● **Task set**
**1)** In two sentences, summarize the text on types of nationalism.
**2)** Carry on the text on types of nationalism from the point where it ends.

● **Text section**
= Types of nationalism =

Among scholars of nationalism, a number of types of nationalism have been presented. Nationalism may manifest itself as part of an official state ideology or as a popular non-state movement and may be expressed along racial, civic, ethnic, linguistic, religious or ideological lines. These self-definitions of the nation are used to classify types of nationalism, but such categories are not mutually exclusive and many nationalist movements combine some or all of these elements to varying degrees. Nationalist movements can also be classified by other criteria, such as scale and location.

Some political theorists, like Umut Özkirimli, make the case that any distinction between forms of nationalism is false. In all forms of nationalism, the populations believe that they share some kind of common culture. Arguably, all types of nationalism merely refer to different ways academics throughout the years have tried to define nationalism. Similarly, Yael Tamir has argued that the differences between the oft-dichotomized ethnic and civic nationalism are blurred.

== Ethnic nationalism ==

Ethnic nationalism, also known as ethnonationalism, is a form of nationalism wherein the nation and nationality are defined in terms of ethnicity, with emphasis on an ethnocentric (and in some cases an ethnocratic) approach to various political issues related to national affirmation of a particular ethnic group.

The central tenet of ethnic nationalists is that "nations are defined by a shared heritage, which usually includes a common language, a common faith, and a common ethnic ancestry". Those of other ethnicities may be classified as second-class citizens.

Ethnic nationalism was traditionally the determinant type of nationalism in Eastern Europe.

=== Expansionist nationalism ===
Expansionist nationalism is an aggressive radical form of ethnic nationalism (ethnonationalism) that incorporates autonomous, heightened ethnic consciousness and patriotic sentiments with atavistic fears and hatreds focused on "other" or foreign peoples, framing a belief in expansion or recovery of formerly owned territories through militaristic means.

=== Racial nationalism ===

Racial nationalism is an ideology that advocates a racial definition of national identity. Racial nationalism seeks to preserve a given race through policies such as banning race mixing and the immigration of other races. Its ideas tend to be in direct conflict with those of anti-racism and multiculturalism. An example is white nationalism.

=== Romantic nationalism ===
Romantic nationalism, also known as organic nationalism and identity nationalism, is the form of ethnic nationalism in which the state derives political legitimacy as a natural ("organic") consequence and expression of the nation, race, or ethnicity. It reflected the ideals of Romanticism and was opposed to Enlightenment rationalism. Romantic nationalism emphasized a historical ethnic culture which meets the Romantic Ideal; folklore developed as a Romantic nationalist concept. The Brothers Grimm were inspired by Herder's writings to create an idealized collection of tales which they labeled as ethnically German. Historian Jules Michelet exemplifies French romantic-nationalist history.

Rows from a dataset:
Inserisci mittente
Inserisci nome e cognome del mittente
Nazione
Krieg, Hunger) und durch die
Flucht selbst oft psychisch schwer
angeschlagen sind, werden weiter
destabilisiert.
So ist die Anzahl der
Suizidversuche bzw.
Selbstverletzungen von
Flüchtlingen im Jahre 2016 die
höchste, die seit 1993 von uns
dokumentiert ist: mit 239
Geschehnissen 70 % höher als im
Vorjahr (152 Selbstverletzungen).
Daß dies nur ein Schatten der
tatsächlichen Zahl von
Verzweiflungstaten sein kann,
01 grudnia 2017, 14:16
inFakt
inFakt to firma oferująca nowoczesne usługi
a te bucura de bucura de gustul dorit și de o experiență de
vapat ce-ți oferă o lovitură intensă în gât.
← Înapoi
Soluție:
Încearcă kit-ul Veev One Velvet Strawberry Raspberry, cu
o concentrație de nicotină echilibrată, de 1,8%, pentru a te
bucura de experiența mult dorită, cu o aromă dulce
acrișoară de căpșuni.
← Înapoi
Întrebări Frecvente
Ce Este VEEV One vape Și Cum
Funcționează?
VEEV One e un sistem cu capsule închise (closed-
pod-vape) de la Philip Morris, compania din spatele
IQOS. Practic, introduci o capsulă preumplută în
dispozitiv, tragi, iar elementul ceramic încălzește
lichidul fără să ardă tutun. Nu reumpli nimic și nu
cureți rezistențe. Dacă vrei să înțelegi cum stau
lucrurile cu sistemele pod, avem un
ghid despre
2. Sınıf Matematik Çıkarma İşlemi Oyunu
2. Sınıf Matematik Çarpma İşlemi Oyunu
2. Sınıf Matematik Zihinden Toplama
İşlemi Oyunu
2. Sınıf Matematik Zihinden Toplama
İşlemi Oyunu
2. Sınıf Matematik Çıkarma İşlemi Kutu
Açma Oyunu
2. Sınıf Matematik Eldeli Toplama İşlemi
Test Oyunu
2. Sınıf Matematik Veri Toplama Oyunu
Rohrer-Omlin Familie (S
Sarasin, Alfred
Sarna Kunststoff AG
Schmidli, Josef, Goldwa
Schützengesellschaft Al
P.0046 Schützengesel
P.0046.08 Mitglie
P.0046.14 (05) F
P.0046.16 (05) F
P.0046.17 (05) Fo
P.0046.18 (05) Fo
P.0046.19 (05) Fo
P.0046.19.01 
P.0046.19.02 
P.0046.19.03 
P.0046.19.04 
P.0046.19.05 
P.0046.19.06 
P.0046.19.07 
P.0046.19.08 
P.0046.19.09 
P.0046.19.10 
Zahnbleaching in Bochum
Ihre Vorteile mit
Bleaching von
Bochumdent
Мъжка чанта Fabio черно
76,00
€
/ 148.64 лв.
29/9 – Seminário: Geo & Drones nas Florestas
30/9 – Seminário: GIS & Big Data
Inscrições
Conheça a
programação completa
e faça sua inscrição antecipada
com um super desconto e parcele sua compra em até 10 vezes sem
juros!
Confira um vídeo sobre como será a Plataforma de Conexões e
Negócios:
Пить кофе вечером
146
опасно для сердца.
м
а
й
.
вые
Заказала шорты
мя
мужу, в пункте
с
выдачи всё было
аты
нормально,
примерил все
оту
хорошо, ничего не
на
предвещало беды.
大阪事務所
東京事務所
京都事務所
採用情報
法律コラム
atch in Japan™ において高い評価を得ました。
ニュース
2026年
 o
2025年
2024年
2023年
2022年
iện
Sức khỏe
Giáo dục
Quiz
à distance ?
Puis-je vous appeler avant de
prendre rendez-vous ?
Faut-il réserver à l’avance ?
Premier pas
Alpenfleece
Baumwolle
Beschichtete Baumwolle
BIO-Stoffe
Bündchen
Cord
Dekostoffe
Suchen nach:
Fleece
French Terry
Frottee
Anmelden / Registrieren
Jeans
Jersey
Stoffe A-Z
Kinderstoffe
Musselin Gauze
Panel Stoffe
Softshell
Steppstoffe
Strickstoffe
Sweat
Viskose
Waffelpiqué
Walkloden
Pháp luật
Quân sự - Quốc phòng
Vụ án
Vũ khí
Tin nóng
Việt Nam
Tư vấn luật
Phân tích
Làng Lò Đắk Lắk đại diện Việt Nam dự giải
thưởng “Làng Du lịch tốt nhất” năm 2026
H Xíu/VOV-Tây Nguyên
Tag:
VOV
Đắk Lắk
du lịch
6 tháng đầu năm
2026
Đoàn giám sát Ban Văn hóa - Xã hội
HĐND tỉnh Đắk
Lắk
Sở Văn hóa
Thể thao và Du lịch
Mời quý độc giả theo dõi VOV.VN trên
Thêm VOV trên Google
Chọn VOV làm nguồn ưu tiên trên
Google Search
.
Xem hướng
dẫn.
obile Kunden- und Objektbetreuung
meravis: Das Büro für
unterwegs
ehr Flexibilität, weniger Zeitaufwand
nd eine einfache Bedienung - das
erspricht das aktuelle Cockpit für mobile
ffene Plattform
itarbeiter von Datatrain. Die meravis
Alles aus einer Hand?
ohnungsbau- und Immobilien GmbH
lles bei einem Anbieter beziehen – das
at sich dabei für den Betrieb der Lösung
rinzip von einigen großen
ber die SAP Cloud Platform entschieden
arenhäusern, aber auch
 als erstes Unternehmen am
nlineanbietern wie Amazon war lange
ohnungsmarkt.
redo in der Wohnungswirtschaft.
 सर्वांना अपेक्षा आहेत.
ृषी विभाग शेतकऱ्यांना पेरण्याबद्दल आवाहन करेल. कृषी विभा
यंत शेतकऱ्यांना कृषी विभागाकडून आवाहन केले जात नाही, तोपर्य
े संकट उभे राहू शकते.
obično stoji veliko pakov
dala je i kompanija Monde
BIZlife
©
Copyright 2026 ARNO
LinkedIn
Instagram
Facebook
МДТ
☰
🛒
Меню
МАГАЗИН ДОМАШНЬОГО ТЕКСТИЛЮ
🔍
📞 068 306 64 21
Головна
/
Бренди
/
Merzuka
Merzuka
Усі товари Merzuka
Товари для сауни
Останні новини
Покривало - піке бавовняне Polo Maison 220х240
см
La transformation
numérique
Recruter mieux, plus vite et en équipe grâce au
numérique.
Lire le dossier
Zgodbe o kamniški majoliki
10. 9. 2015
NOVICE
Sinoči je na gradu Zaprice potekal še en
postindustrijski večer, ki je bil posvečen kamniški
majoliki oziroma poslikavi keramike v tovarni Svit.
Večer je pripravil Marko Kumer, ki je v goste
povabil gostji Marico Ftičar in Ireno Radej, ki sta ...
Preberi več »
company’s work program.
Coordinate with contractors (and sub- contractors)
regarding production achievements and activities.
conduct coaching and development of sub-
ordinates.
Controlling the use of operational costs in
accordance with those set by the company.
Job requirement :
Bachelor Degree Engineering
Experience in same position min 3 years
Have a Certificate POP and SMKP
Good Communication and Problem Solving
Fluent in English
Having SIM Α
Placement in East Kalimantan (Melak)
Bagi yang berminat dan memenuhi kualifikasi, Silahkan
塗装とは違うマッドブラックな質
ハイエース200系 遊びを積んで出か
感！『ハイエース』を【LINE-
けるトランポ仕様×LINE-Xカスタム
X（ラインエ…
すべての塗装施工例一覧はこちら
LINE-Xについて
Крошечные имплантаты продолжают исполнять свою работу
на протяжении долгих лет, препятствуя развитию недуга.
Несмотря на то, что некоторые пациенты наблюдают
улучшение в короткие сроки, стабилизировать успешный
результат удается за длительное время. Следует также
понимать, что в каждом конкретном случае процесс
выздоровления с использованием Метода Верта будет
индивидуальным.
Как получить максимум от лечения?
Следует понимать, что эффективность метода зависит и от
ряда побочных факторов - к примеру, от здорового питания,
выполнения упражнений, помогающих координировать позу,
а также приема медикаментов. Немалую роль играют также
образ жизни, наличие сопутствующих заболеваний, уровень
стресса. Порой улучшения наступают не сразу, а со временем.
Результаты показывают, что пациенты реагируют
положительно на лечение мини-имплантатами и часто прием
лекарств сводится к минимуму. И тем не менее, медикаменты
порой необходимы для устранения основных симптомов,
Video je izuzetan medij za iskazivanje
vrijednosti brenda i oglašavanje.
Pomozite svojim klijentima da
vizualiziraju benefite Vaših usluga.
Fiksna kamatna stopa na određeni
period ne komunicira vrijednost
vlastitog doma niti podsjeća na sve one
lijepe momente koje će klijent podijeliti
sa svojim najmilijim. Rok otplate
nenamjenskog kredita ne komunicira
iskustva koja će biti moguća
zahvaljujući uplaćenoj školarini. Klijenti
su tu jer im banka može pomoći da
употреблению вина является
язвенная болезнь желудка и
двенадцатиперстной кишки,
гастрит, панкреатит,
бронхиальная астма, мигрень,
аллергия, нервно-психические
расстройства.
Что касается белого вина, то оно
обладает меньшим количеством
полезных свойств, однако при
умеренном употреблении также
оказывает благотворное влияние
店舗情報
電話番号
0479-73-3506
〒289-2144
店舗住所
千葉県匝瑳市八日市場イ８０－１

● **Outputs by task**
**1)** Scholars classify nationalism into types by how a nation defines itself (racial, civic, ethnic, linguistic, religious or ideological), though these categories overlap, and some theorists such as Umut Özkirimli and Yael Tamir argue the distinctions are false or blurred. Ethnic nationalism defines the nation by shared heritage such as language, faith and ancestry, and its forms include expansionist, racial and romantic nationalism.

**2)**
=== Liberal ethnonationalism ===
Generally, "liberal nationalism" is used in a similar sense to "civic nationalism"; liberal nationalism is a kind of nationalism recently defended by political philosophers who believe that there can be a non-xenophobic form of nationalism compatible with liberal values of freedom, tolerance, equality, and individual rights. However, not all "liberal nationalism" is always "civic nationalism"; there are also liberals who advocate moderate nationalism that affirm ethnic identity, also referred to as "liberal ethnonationalism".

Xenophobic movements in long-established Western European states indeed often took a 'civic national' form, rejecting a given group's ability to assimilate with the nation due to its belonging to a cross-border community (ex. Irish Catholics in Britain, Ashkenazi Jews in France). On the other hand, while liberal subnational separatist movements were commonly associated with ethnic nationalism; such nationalists as the Corsican Republic, United Irishmen, Breton Federalist League or Catalan Republican Party could combine a rejection of the unitary civic-national state with a belief in liberal universalism.

During Taiwan's KMT one-party dictatorship, the Kuomintang (KMT) defended Chinese state nationalism. Opposing this, liberals and progressives such as anti-KMT Tangwai politicians or the Democratic Progressive Party (DPP) defended Taiwanese-based ethno-nationalism; emphasizing Hoklo-Identity and local-centered nativism. South Korea prioritized South Korean-based "state nationalism" (국가주의) over Korean ethnic nationalism during the right-wing dictatorship; in response, political liberals and leftists defended "liberal [ethnic] nationalism" (자유주의적 민족주의), a moderate version of Korean ethnic nationalism. Even today, major left-liberal and progressive nationalists in Taiwan and South Korea advocate anti-imperialistic liberal ethno-nationalism and are critical of right-wing state-nationalism. As countries that had experienced communist dictatorships in the past—including Eastern European countries like North Macedonia—underwent liberalization, they mobilized ethno-nationalism to oppose the authoritarian governments that had suppressed nationalism.

Liberal Zionism is an ideology that combines Zionism—an ethnocultural nationalist ideology—with secular liberal values. Liberal Zionists define Israel as a Jewish and democratic state and support two-state solution and equal rights to Arab citizens of Israel.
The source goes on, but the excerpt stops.